The actions follow President Bush's reversal last week of his campaign promise to begin treating carbon dioxide emissions as a pollutant and contributor to global warming.
Meanwhile, a federal judge in Boise, Idaho, on Tuesday rejected the administration's effort to delay a ban implemented three days before Clinton left office on new roads and virtually all logging on 58.5 million acres of national forest.
The Justice Department last Friday asked the court to delay a hearing scheduled for March 30 on Idaho's request for a preliminary injunction blocking the roadless rules. Government lawyers had proposed suspending the ban, more than two years in the planning and announced in early January, until Idaho's challenge was resolved.
"This is essentially the fourth time in eight days the Bush administration has caved to special interests and put the environment at risk," said Lexi Shultz, a staff attorney for U.S. Public Interest Research Group.
The EPA said it was revoking the Clinton administration rule to reduce allowable levels of arsenic in drinking water by 80 percent so it can review the science and costs. But environmentalists said the science behind the rule was well-established.
The new drinking water rule was intended to update an arsenic standard that has been in effect for nearly 60 years. It would have cut the acceptable level of arsenic in drinking water from 50 parts per billion to 10 parts per billion.
But the EPA also announced Tuesday it would abide by rather than challenge a consent decree to toughen pesticide regulations that the agency signed with environmental groups and farm workers the day before President Clinton left office.
Agency officials said its lawyers had told EPA Administrator Christie Whitman she had little flexibility on the issue. The agency, however, said it would take a new look at some of the risk assessments in re-evaluating pesticides.
The ew regulations on hard-rock mining were issued late last year but were not put into effect until Jan. 20, Mr. Clinton's last day in office.
"There were definitely some parts of the regulations that would have had a very chilling effect on mineral development," said Russ Fields, president of the Nevada Mining Association based in Reno.
The BLM's so-called revised 3809 regulations gave the government new authority to prohibit new mine sites on federal land. The restrictions would remain in effect until July when the BLM anticipates publishing new regulations that could lift the prohibitions.

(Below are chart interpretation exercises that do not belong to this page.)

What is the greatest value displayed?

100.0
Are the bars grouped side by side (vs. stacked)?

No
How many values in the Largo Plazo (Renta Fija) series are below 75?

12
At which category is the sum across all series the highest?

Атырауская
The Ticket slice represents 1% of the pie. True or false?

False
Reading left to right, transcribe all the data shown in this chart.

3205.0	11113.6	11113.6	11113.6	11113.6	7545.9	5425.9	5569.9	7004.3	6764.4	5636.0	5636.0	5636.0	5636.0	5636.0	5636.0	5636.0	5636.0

The regulations require miners of gold, silver, uranium, copper, lead, zinc and molybdenum on federal claims to post a bond guaranteeing they will clean up after themselves. The reclamation bond must be equal to 100 percent of the estimated cleanup cost.

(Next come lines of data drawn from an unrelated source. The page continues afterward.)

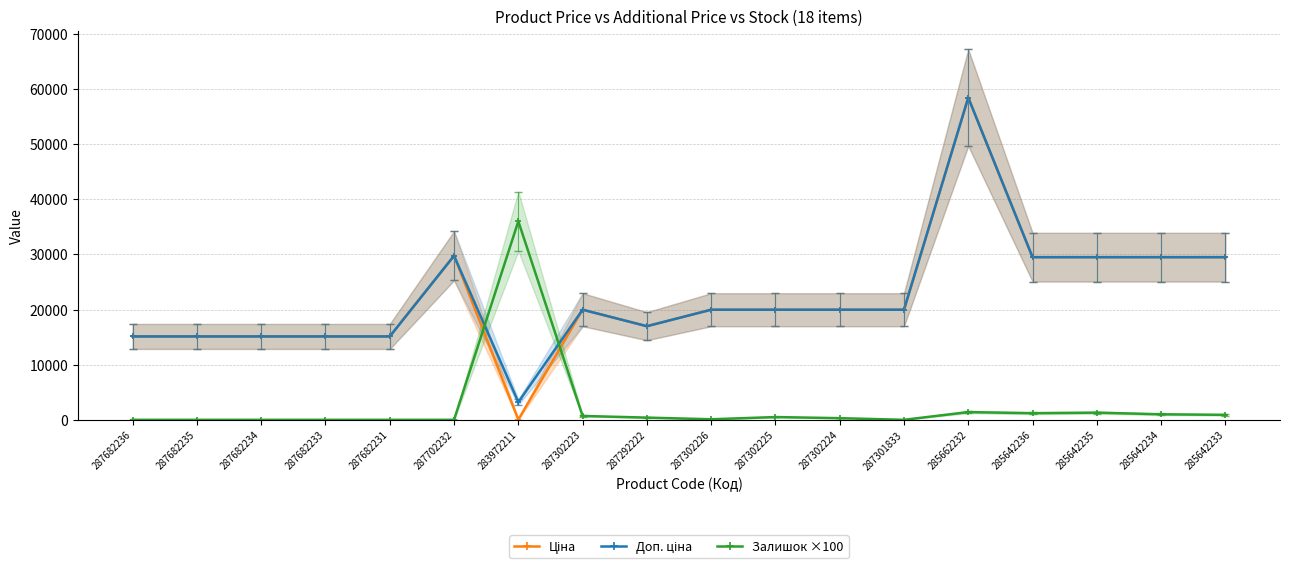

What is the difference between the highest and lowest values at 287301833?

19964.2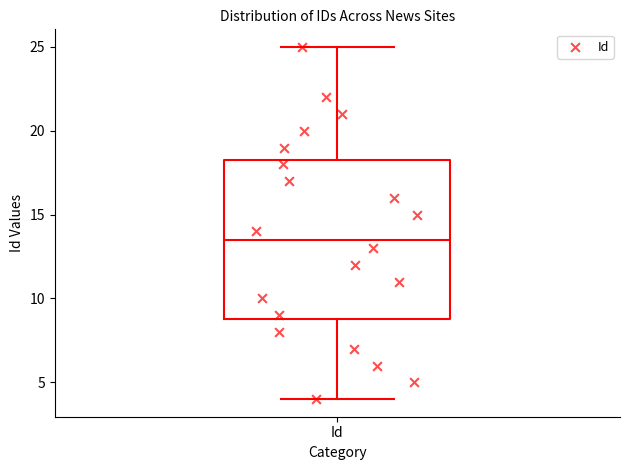

Where does the lower whisker of the box for Id end on the y-axis? The values are not printed on the chart, so give them approximately, as read against the axis.

4.0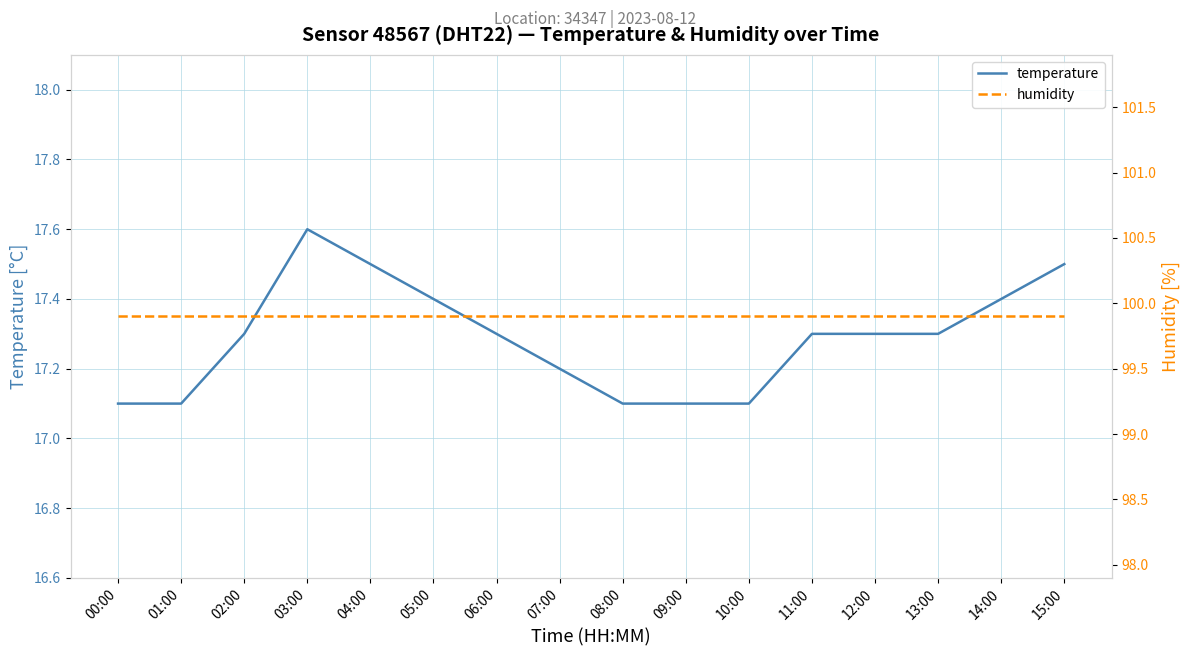

What is the minimum value for temperature?

17.1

The new regulations also give BLM's land managers the right to deny a mining permit under some circumstances and to enforce standards for assuring that groundwater supplies aren't contaminated.
"People have raised concerns about the new rules on both policy and legal grounds," acting BLM Director Nina Rose Hatfield said. "If there are legitimate issues which need to be addressed, we should do so sooner rather than later."